=== Record excerpts ===

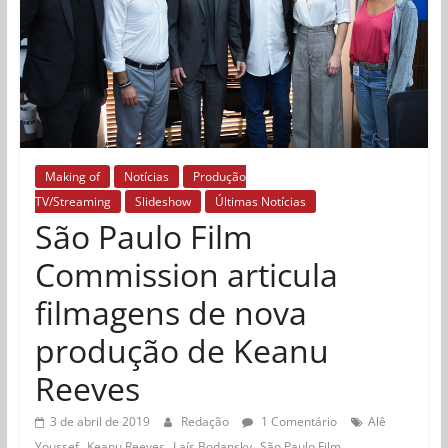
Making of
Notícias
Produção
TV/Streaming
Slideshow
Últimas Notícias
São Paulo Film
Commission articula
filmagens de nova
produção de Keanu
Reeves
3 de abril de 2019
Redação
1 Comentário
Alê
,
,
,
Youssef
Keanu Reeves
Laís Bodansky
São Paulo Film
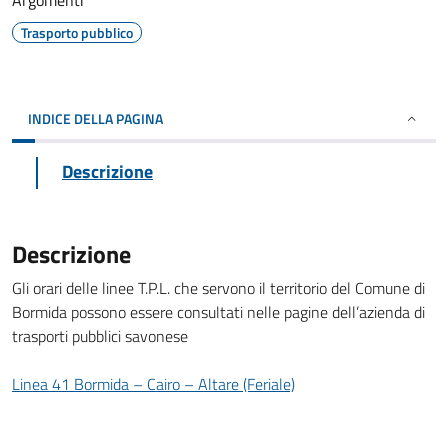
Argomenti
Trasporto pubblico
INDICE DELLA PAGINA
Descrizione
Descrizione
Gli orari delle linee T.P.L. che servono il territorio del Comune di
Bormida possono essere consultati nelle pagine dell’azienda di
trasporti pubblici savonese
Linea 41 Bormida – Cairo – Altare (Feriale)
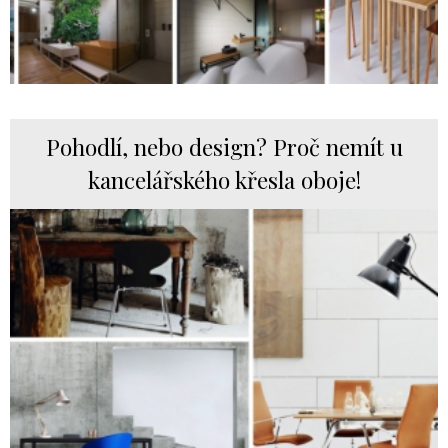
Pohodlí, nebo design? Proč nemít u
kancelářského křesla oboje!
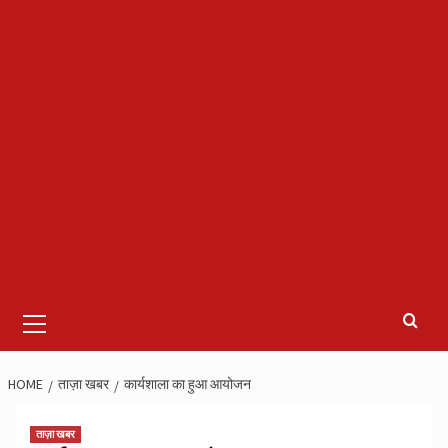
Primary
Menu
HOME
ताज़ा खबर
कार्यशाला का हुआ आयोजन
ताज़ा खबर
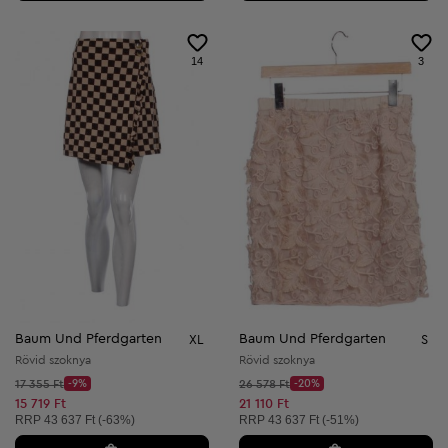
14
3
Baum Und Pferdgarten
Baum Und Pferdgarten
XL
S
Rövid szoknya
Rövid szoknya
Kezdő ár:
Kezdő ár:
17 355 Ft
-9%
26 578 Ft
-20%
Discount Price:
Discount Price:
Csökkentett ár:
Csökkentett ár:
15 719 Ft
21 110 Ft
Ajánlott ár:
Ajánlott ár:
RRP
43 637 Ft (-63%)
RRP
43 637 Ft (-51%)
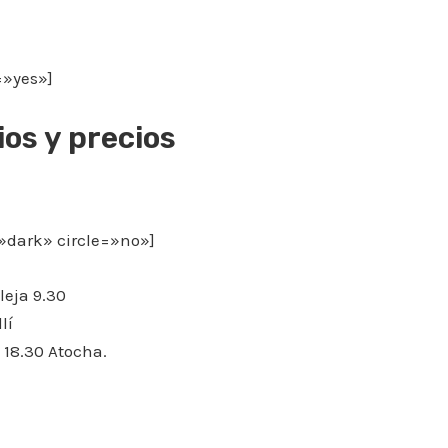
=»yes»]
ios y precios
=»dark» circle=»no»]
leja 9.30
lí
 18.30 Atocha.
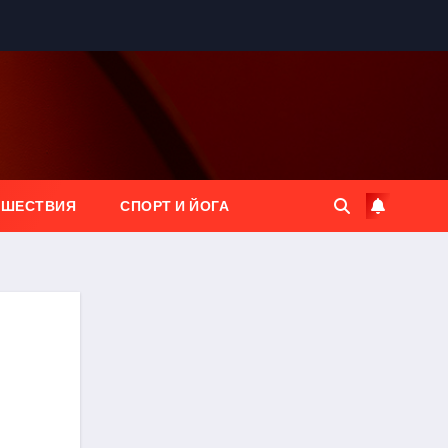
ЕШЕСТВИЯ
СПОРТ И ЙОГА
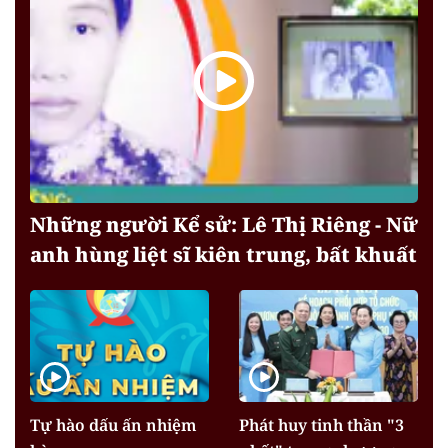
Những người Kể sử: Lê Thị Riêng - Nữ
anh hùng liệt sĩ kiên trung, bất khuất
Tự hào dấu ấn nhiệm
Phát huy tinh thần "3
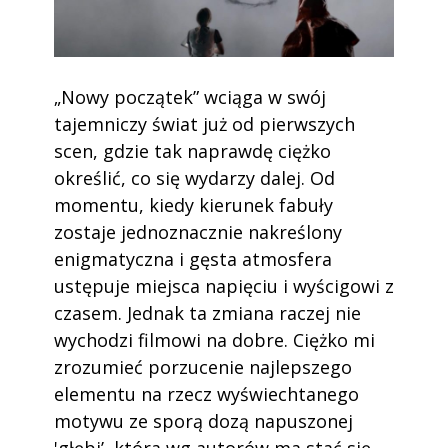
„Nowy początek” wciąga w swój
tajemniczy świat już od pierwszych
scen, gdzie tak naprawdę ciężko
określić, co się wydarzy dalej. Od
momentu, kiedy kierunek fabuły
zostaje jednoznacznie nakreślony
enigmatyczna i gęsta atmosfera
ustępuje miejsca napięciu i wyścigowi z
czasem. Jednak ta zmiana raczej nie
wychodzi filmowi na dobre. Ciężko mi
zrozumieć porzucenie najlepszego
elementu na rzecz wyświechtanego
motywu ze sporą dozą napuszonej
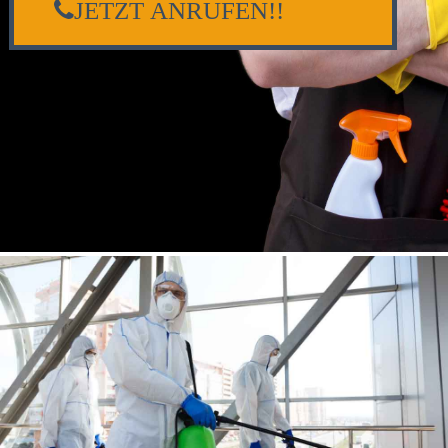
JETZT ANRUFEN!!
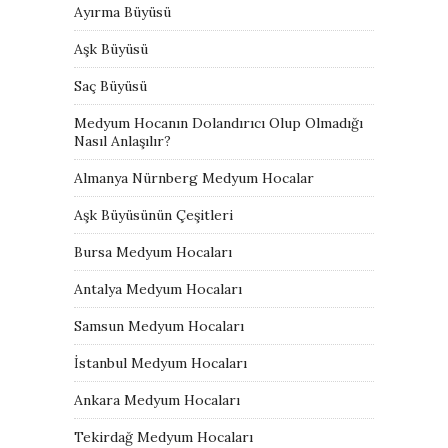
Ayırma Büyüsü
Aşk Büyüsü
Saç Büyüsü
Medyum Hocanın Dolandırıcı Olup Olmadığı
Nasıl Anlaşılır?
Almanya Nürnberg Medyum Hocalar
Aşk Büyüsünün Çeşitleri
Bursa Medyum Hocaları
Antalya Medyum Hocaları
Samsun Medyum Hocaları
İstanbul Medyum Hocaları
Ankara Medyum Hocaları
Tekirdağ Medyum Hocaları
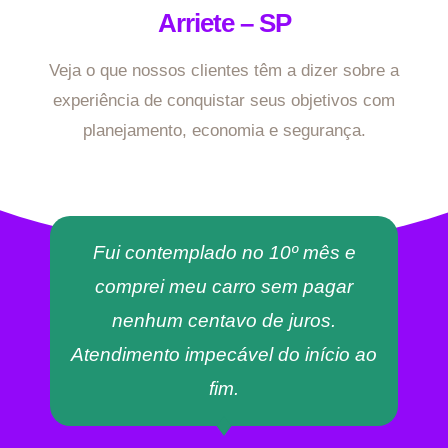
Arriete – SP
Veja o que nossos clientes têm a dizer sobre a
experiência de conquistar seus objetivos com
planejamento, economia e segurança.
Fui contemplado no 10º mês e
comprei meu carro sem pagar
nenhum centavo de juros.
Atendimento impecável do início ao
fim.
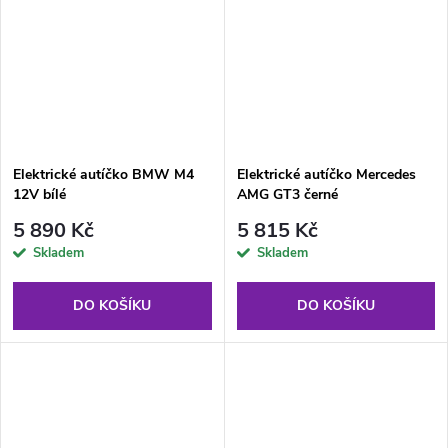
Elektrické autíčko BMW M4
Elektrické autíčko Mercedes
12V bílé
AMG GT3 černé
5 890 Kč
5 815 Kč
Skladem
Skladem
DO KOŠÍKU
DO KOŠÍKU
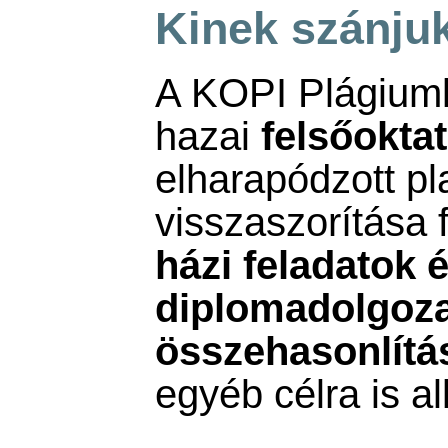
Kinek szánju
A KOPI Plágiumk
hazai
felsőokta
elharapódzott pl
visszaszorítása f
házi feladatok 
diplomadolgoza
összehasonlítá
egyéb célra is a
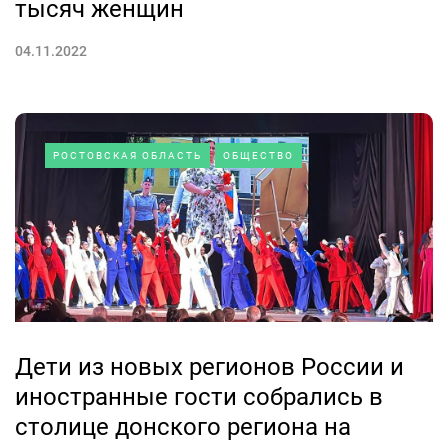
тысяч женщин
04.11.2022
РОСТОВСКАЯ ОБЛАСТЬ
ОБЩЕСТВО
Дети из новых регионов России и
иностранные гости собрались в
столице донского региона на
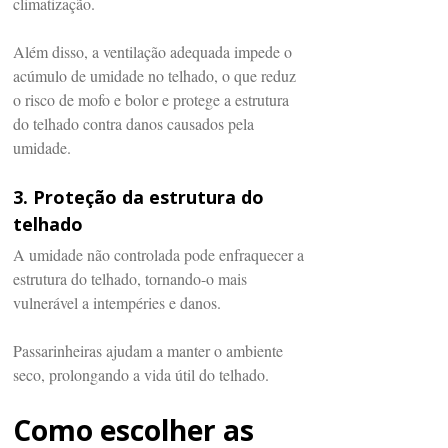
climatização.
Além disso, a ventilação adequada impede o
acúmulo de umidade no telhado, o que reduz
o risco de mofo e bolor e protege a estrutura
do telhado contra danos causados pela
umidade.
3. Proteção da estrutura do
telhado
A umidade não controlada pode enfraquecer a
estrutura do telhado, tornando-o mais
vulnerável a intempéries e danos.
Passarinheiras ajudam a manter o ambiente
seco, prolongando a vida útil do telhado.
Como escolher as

===

- Description of the task -
Where a line in the records above contains the string "Hocaları", copy that line.

- Task solution -
Bursa Medyum Hocaları
Antalya Medyum Hocaları
Samsun Medyum Hocaları
İstanbul Medyum Hocaları
Ankara Medyum Hocaları
Tekirdağ Medyum Hocaları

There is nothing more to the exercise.